L'audit interne est une activité exercée de manière indépendante et objective qui donne à chaque ministre une assurance sur le degré de maîtrise de ses opérations et lui apporte ses conseils pour l'améliorer. Il s'assure ainsi que les dispositifs de contrôle interne sont efficaces et proportionnés aux risques.

Mis en place dans chaque département ministériel, un comité de l’audit interne est présidé par le ou les ministres concernés ou leur représentant. Le ministre désigne le responsable de la fonction d'audit interne, qui lui est rattaché et qui dirige une mission ministérielle d'audit interne.

Le comité de l’audit interne définit la politique d'audit interne du département ministériel, approuve le plan d'audit interne, s'assure de la mise en œuvre des recommandations formulées dans les rapports d'audit interne, garantit l'indépendance, le professionnalisme et l'objectivité des auditeurs internes dans l'exercice de leurs missions d'assurance et de conseil, évalue la qualité du dispositif de contrôle interne, transmet le résultat des audits ministériels aux directions responsables d'un système de contrôle interne interministériel lorsqu'ils relèvent de leur champ et rend compte aux ministres concernés.

Cette politique de contrôle et d'audit internes comporte une dimension interministérielle. Sans préjudice des compétences dévolues au secrétariat général de la défense et de la sécurité nationale, elle s'intéresse aux fonctions transversales comme les ressources humaines, le budget, la comptabilité, les systèmes d'information, les achats publics et l'immobilier.

Un comité interministériel du contrôle et de l’audit internes est créé auprès du ministre chargé de la réforme de l'Etat. Il se réunit au moins une fois par an et est présidé par le ministre chargé de la réforme de l'Etat.

Il est composé du secrétaire général de la défense et de la sécurité nationale, des secrétaires généraux des départements ministériels, du délégué interministériel à la transformation publique, du directeur interministériel du numérique ou leur représentant, des directeurs généraux des finances publiques et de l'administration et de la fonction publique, des directeurs du budget, des achats de l'Etat, de l'immobilier de l'Etat, de l'Agence française anticorruption, des responsables ministériels de l'audit interne et des personnalités qualifiées désignées par arrêté du Premier ministre, sur proposition du ministre chargé de la réforme de l'Etat.
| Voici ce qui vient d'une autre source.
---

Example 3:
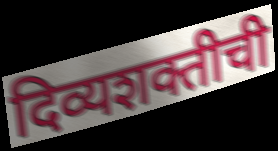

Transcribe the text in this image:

दिव्यशक्तीची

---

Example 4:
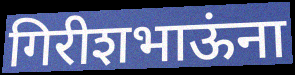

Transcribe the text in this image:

गिरीशभाऊंना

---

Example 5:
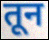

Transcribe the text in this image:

तून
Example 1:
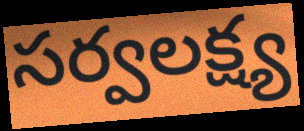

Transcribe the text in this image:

సర్వలక్ష్య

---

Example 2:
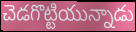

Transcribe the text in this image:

చెడగొట్టియున్నాడు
Parmi ces personnalités qualifiées, est désigné par le ministre un vice-président chargé de le suppléer en cas d'absence ou d'empêchement.

Le comité veille à l'harmonisation des méthodes et pratiques dans la conception et la mise en œuvre des systèmes de contrôle et d'audit internes et anime la démarche de constitution de référentiels interministériels de contrôle interne sur les fonctions transversales précitées en associant les directions concernées.

Il identifie des risques interministériels et programme des audits interministériels ciblés confiés à un ou plusieurs services d'audits ministériels et formule toute recommandation visant à l'amélioration des dispositifs de contrôle et d'audit internes ministériels et à la meilleure prise en compte des risques interministériels.

Il s’assure que les résultats des audits internes, lorsqu'ils portent sur un champ d'un système de contrôle interne interministériel, soient transmis à la direction interministérielle qui en est responsable lorsqu'ils relèvent de son champ et veille à la professionnalisation des acteurs du contrôle et de l'audit, notamment par la diffusion des bonnes pratiques. A cet effet, il s'assure de l'existence et de la qualité d'une offre de formation des agents de l'Etat.